Filter the listing for lines containing "Horizontal".

[Supplied data]
- Opening Delimiter -

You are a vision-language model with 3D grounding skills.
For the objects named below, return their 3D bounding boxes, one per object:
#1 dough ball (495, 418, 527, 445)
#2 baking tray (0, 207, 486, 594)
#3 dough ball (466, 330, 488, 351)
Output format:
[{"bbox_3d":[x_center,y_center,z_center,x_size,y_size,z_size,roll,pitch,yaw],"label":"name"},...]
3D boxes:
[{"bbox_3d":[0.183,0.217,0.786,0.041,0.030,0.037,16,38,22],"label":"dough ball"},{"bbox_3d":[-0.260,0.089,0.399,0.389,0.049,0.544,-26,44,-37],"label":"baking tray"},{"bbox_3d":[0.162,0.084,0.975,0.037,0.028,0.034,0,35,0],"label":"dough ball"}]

- Closing Delimiter -
- Opening Delimiter -

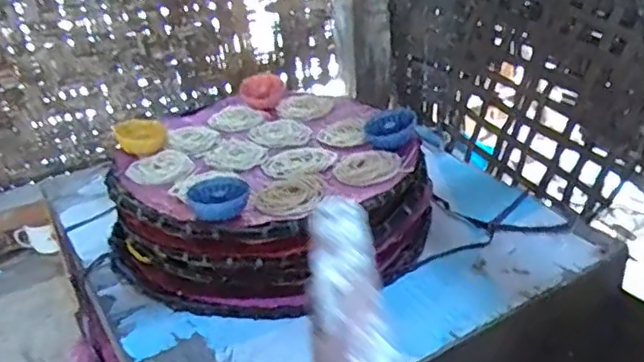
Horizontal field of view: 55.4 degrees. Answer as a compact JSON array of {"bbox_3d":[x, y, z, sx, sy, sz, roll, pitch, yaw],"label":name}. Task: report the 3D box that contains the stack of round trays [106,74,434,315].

- Closing Delimiter -
- Opening Delimiter -

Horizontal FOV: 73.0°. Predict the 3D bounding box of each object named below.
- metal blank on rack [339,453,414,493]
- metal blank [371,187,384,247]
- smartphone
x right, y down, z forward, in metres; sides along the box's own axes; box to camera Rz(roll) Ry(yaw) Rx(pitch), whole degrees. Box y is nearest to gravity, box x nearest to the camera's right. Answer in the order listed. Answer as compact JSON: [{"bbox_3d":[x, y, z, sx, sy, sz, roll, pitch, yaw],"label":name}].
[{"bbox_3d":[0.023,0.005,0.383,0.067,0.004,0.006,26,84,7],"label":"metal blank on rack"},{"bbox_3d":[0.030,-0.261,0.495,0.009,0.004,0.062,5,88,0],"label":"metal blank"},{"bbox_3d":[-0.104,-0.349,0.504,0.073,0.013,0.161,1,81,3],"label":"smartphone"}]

- Closing Delimiter -

[Task result]
Horizontal field of view: 55.4 degrees. Answer as a compact JSON array of {"bbox_3d":[x, y, z, sx, sy, sz, roll, pitch, yaw],"label":name}. Task: report the 3D box that contains the stack of round trays [106,74,434,315].
Horizontal FOV: 73.0°. Predict the 3D bounding box of each object named below.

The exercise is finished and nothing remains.